Eigentlich spricht nichts dafür, dass die Temperatur im Watt linear mit der Zeit wächst. Betrachtet man einen Zeitraum von 100 Jahren, dann trifft dies vermutlich nicht zu. Eine gekrümmte Kurve kann aber in kleinen Bereichen meist recht gut durch eine Gerade (eine Tangente an die gekrümmte Kurve) angenähert werden. Dies vermuten wir auch für die Temperatur, wenn man sie nur über einige Jahre betrachtet. Dann kann man eine Ausgleichsgerade suchen, welche die Lage der über der Zeitachse aufgetragenen Temperaturen am besten wiedergibt. Die Temperaturdaten streuen allerdings mehr oder weniger stark um diese Gerade. Ein Maß dafür, wie nahe die Temperaturdaten auf der Gerade liegen, ist der Korrelationskoeffizient.

Fragen

Mit den monatlichen Mittelwerten

  1. berechnen Sie bitte den Schwerpunkt und die Steigung der Ausgleichsgerade für die Wassertemperatur im Oktober 2002 - 2008. Zeichnen Sie ein Diagramm mit den Temperaturwerten über die Zeit, dem Schwerpunkt und der Ausgleichsgeraden.

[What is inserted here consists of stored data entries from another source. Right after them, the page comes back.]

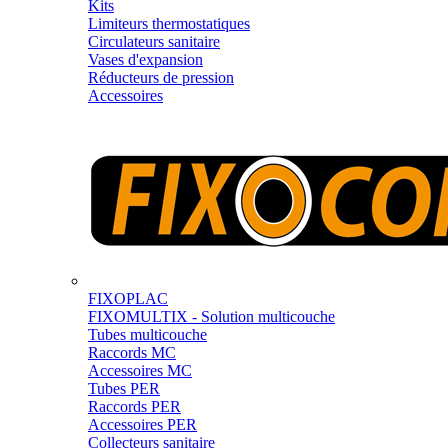
Kits
Limiteurs thermostatiques
Circulateurs sanitaire
Vases d'expansion
Réducteurs de pression
Accessoires
FIXOPLAC
FIXOMULTIX - Solution multicouche
Tubes multicouche
Raccords MC
Accessoires MC
Tubes PER
Raccords PER
Accessoires PER
Collecteurs sanitaire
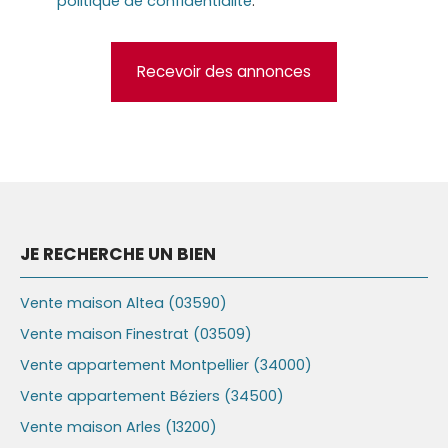
politique de confidentialité
.
Recevoir des annonces
JE RECHERCHE UN BIEN
Vente maison Altea (03590)
Vente maison Finestrat (03509)
Vente appartement Montpellier (34000)
Vente appartement Béziers (34500)
Vente maison Arles (13200)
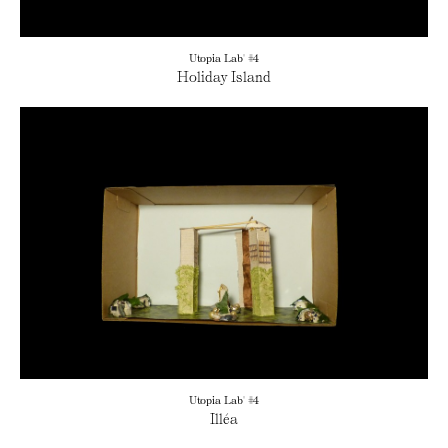
Utopia Lab' #4
Holiday Island
Utopia Lab' #4
Illéa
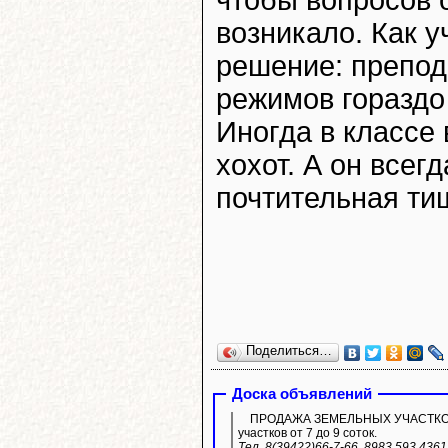
возникало. Как у
решение: препод
режимов гораздо
Иногда в классе
хохот. А он всег
почтительная ти
Поделиться…
Доска объявлений
ПРОДАЖА ЗЕМЕЛЬНЫХ УЧАСТКОВ ИЖ
участков от 7 до 9 соток.
Тел. 8(39422)66-7-66, 8983 593 436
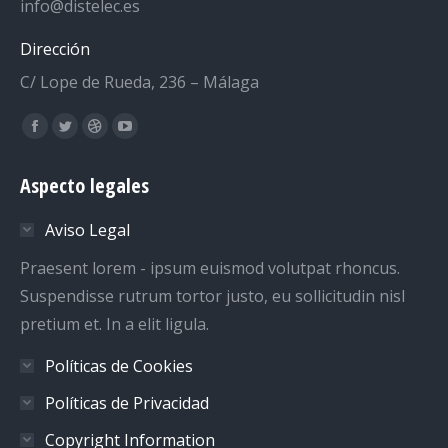
info@distelec.es
Dirección
C/ Lope de Rueda, 236 – Málaga
Encuéntranos en:
Facebook
Twitter
Dribbble
YouTube
page
page
page
page
Aspecto legales
opens
opens
opens
opens
in
in
in
in
Aviso Legal
new
new
new
new
window
window
window
window
Praesent lorem - ipsum euismod volutpat rhoncus.
Suspendisse rutrum tortor justo, eu sollicitudin nisl
pretium et. In a elit ligula.
Políticas de Cookies
Políticas de Privacidad
Copyright Information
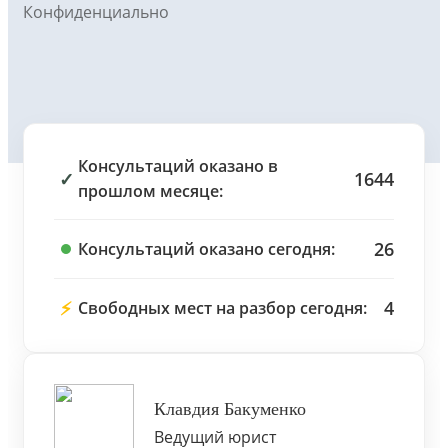
Конфиденциально
Консультаций оказано в
✓
1644
прошлом месяце:
26
Консультаций оказано сегодня:
⚡
4
Свободных мест на разбор сегодня:
Клавдия Бакуменко
Ведущий юрист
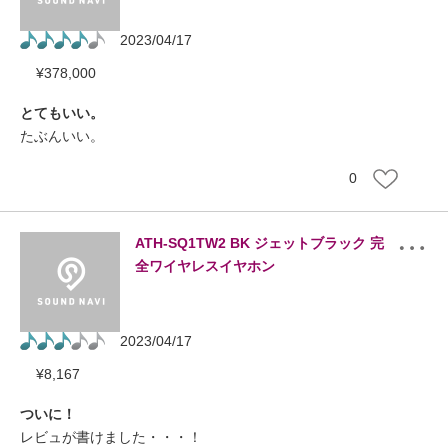
2023/04/17
¥
378,000
とてもいい。
たぶんいい。
0
ATH-SQ1TW2 BK ジェットブラック 完
全ワイヤレスイヤホン
2023/04/17
¥
8,167
ついに！
レビュが書けました・・・！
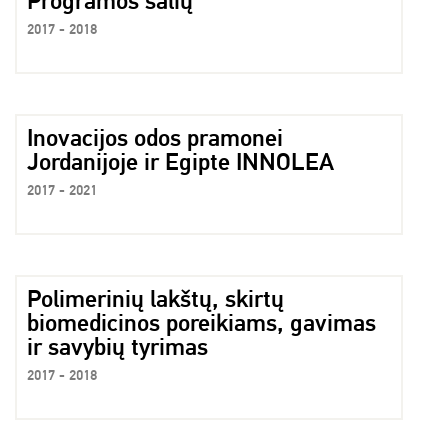
Programos šalių
2017 - 2018
Inovacijos odos pramonei
Jordanijoje ir Egipte INNOLEA
2017 - 2021
Polimerinių lakštų, skirtų
biomedicinos poreikiams, gavimas
ir savybių tyrimas
2017 - 2018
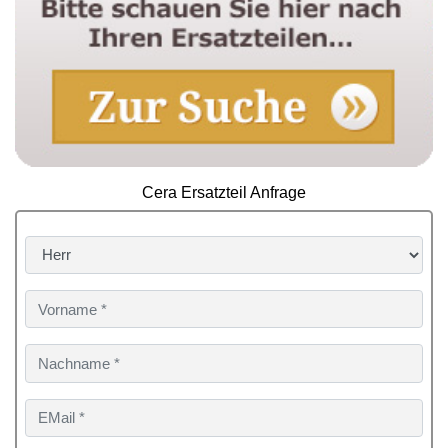
Cera Ersatzteil Anfrage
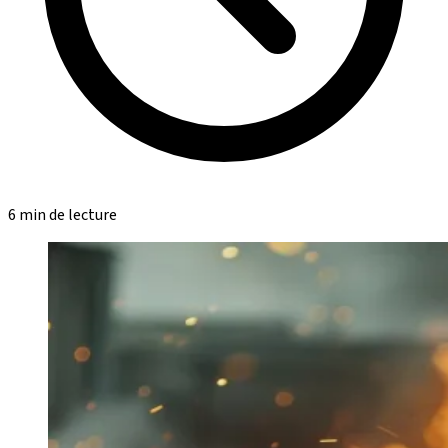
6 min de lecture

  2. berechnen Sie die gleichen Größen für die Daten in der Zeit Oktober 2002 - 2006, und tragen Sie das Ergebnis in das gleiche Diagramm ein.

  3. berechnen Sie die Korrelationskoeffizienten der Daten jeweils für 2002 - 2008 und 2002 - 2006, und diskutieren Sie das Ergebnis.

  4. vergleichen Sie die Wasser- und Lufttemperaturen für Oktober 2002 - 2008. Zeichnen Sie die Werte gegeneinander in ein Diagramm und berechnen Sie die Ausgleichsgerade und den Korrelationskoeffizienten.

  5. vergleichen Sie die Daten der Wassertemperatur und des Salzgehalts für Oktober 2002 - 2008. Zeichnen Sie die Werte gegeneinander in ein Diagramm und berechnen Sie die Ausgleichsgerade und den Korrelationskoeffizienten. Wie interpretieren Sie die Ergebnisse?